◆ WHAT YOU HAVE TO DO
Without including any pictures, write out all the entries exactly.

◆ INPUT DATA
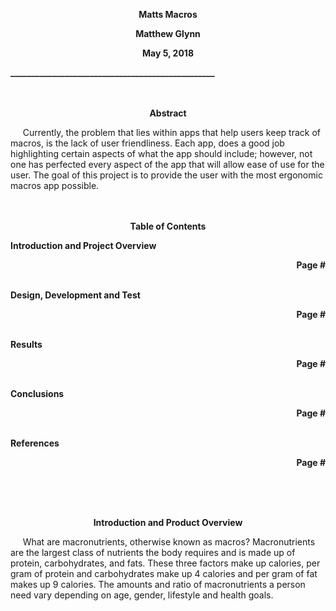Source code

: <p align="center"> <b>Matts Macros</b></p>
<p align="center"> <b>Matthew Glynn</b></p>
<p align="center"> <b>May 5, 2018</b></p>

<b>_________________________________________________</b>
</br>
</br>
</br>
<p align="center"> <b>Abstract</b></p>
&nbsp;&nbsp;&nbsp;&nbsp; Currently, the problem that lies within apps that help users keep track of macros, is the lack of user friendliness. Each app, does a good job highlighting certain aspects of what the app should include; however, not one has perfected every aspect of the app that will allow ease of use for the user. The goal of this project is to provide the user with the most ergonomic macros app possible.


</br>
</br>
</br>
<p align="center"> <b>Table of Contents</b></p>
<b>Introduction and Project Overview</b>
<p align="right"> <b>Page #</b></p>
</br>
<b>Design, Development and Test<p align="right"> <b>Page #</b></p></b>
</br>
<b>Results<p align="right"> <b>Page #</b></p></b>
</br>
<b>Conclusions<p align="right"> <b>Page #</b></p></b>
</br>
<b>References<p align="right"> <b>Page #</b></p></b>
</br>
</br>
</br>
<p align="center"> <b>Introduction and Product Overview</b></p>
&nbsp;&nbsp;&nbsp;&nbsp; What are macronutrients, otherwise known as macros? Macronutrients are the largest class of nutrients the body requires and is made up of protein, carbohydrates, and fats. These three factors make up calories, per gram of protein and carbohydrates make up 4 calories and per gram of fat makes up 9 calories. The amounts and ratio of macronutrients a person need vary depending on age, gender, lifestyle and health goals.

◆ RESULT FOR THIS TASK
Source code

: <p align="center"> <b>Matts Macros</b></p>
<p align="center"> <b>Matthew Glynn</b></p>
<p align="center"> <b>May 5, 2018</b></p>

<b>_________________________________________________</b>
</br>
</br>
</br>
<p align="center"> <b>Abstract</b></p>
&nbsp;&nbsp;&nbsp;&nbsp; Currently, the problem that lies within apps that help users keep track of macros, is the lack of user friendliness. Each app, does a good job highlighting certain aspects of what the app should include; however, not one has perfected every aspect of the app that will allow ease of use for the user. The goal of this project is to provide the user with the most ergonomic macros app possible.


</br>
</br>
</br>
<p align="center"> <b>Table of Contents</b></p>
<b>Introduction and Project Overview</b>
<p align="right"> <b>Page #</b></p>
</br>
<b>Design, Development and Test<p align="right"> <b>Page #</b></p></b>
</br>
<b>Results<p align="right"> <b>Page #</b></p></b>
</br>
<b>Conclusions<p align="right"> <b>Page #</b></p></b>
</br>
<b>References<p align="right"> <b>Page #</b></p></b>
</br>
</br>
</br>
<p align="center"> <b>Introduction and Product Overview</b></p>
&nbsp;&nbsp;&nbsp;&nbsp; What are macronutrients, otherwise known as macros? Macronutrients are the largest class of nutrients the body requires and is made up of protein, carbohydrates, and fats. These three factors make up calories, per gram of protein and carbohydrates make up 4 calories and per gram of fat makes up 9 calories. The amounts and ratio of macronutrients a person need vary depending on age, gender, lifestyle and health goals.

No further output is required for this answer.